The Paho embedded client libraries arose out of the desire to allow the smallest microcontrollers to easily connect to MQTT servers. In this world, there are a large number of operating systems and network APIs, so it was important that the libraries be as portable as possible. With this in mind I decided, after some helpful discussions, that the attributes needed by the APIs were:

  • to use very limited and predictable resources: no dynamic memory allocation

  • not to rely on any particular libraries for networking, threading or memory management

  • ANSI standard C, or basic C++ for maximum portability

Overview of Paho Embedded MQTT Client Library

Paho Embedded MQTT Client
Language C++
License EPL and EDL
Website https://www.eclipse.org/paho/clients/c/embedded/
API Style Blocking

While I tried to make these APIs as helpful as possible, the constraints of portability and low, predictable resource use means that they are sometimes less helpful than other MQTT libraries. Note that I say “APIs”: there is more than one.

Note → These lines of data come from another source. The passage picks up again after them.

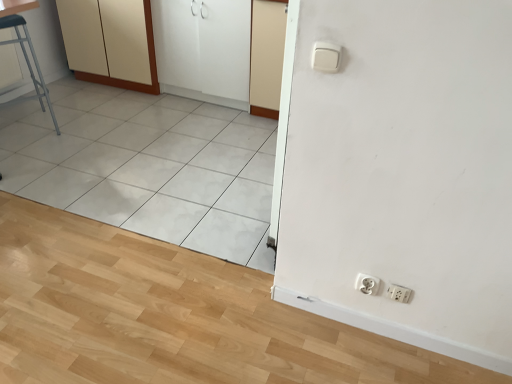
Question: Considering their positions, is metallic stool at left located in front of or behind white matte screen door at upper center, which ranks as the second screen door in left-to-right order?

Choices:
 (A) front
 (B) behind

Answer: (A)

Question: Is point (13, 39) closer or farther from the camera than point (261, 8)?

Choices:
 (A) closer
 (B) farther

Answer: (B)

Question: Considering the real-world distances, which object is farthest from the matte cream cabinet at upper left?

Choices:
 (A) white matte screen door at upper center, which ranks as the second screen door in left-to-right order
 (B) white plastic socket at lower right, which is counted as the first socket, starting from the left
 (C) white glossy cabinet at upper left, which is counted as the 2th screen door, starting from the right
 (D) metallic stool at left
 (E) white plastic socket at lower right, placed as the first socket when sorted from right to left

Answer: (E)

Question: Which of these objects is positioned farthest from the white matte screen door at upper center, which ranks as the second screen door in left-to-right order?

Choices:
 (A) matte cream cabinet at upper left
 (B) white plastic socket at lower right, which is counted as the second socket, starting from the right
 (C) metallic stool at left
 (D) white plastic socket at lower right, which ranks as the second socket in left-to-right order
 (E) white glossy cabinet at upper left, which is counted as the 2th screen door, starting from the right

Answer: (D)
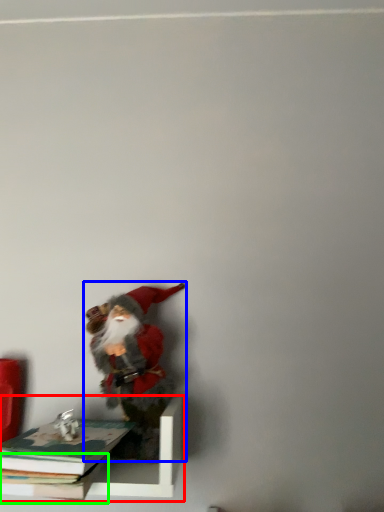
Question: Based on their relative distances, which object is farther from shelf (highlighted by a red box)? Choose from person (highlighted by a blue box) and book (highlighted by a green box).

Choices:
 (A) person
 (B) book

Answer: (A)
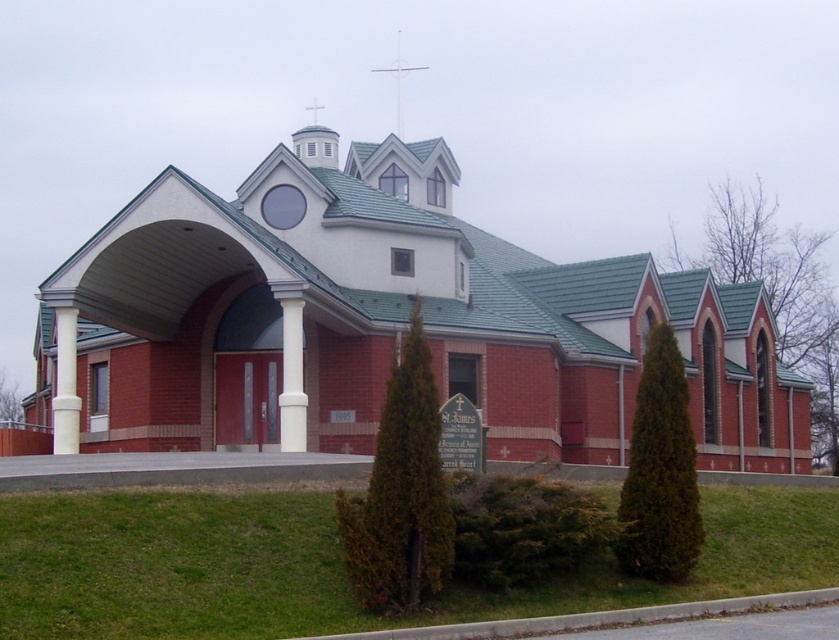
Is red brick chapel at center above white smooth column at left?

Correct, red brick chapel at center is located above white smooth column at left.

Does red brick chapel at center come in front of white smooth column at left?

Yes, it is.

This screenshot has width=839, height=640. Describe the element at coordinates (389, 321) in the screenshot. I see `red brick chapel at center` at that location.

At what (x,y) coordinates should I click in order to perform the action: click on red brick chapel at center. Please return your answer as a coordinate pair (x, y). The image size is (839, 640). Looking at the image, I should click on (389, 321).

Between point (694, 342) and point (287, 378), which one is positioned behind?

The point (694, 342) is more distant.

Between red brick chapel at center and white smooth column at center, which one is positioned higher?

Positioned higher is red brick chapel at center.

Who is more forward, [477,292] or [289,374]?

Point [289,374]

This screenshot has width=839, height=640. What are the coordinates of `red brick chapel at center` in the screenshot? It's located at (x=389, y=321).

Is point (60, 452) closer to camera compared to point (395, 81)?

Yes, it is in front of point (395, 81).

Between white smooth column at left and white metal cross at upper center, which one has less height?

white smooth column at left

Between point (73, 417) and point (409, 68), which one is positioned in front?

Point (73, 417) is in front.

In order to click on white smooth column at left in this screenshot , I will do `click(65, 385)`.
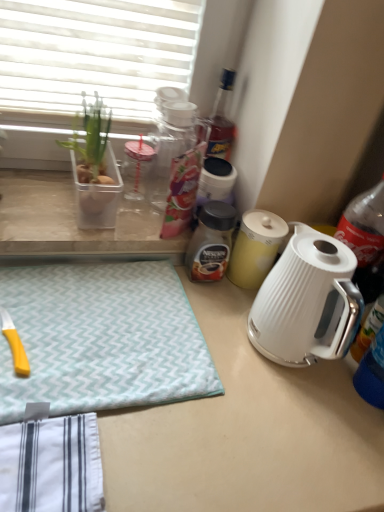
This screenshot has height=512, width=384. I want to click on vacant area that is situated to the right of clear plastic container at upper left, so click(x=132, y=219).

The two that have been released in Paho so far are:

  1. MQTTPacket: The lowest level library in C, the base on which the other APIs are built. It simply deals with serialization and deserialization of MQTT packets. There are some helper functions for reading packets from and writing them to, the network. It will work just about anywhere a C compiler exists.

  2. MQTTClient: A C++ library first written for the mbed platform. It is written in the conventional language for mbed, C++. It still avoids dynamic memory allocations, and has replaceable classes for OS and network dependent functions. Use of the STL is also avoided. It is based on, and requires, MQTTPacket.

A C version of MQTTClient also exists, and an asynchronous API is planned along with other optional features. For the purpose of this blog, I’m going to confine myself to the MQTTClient API.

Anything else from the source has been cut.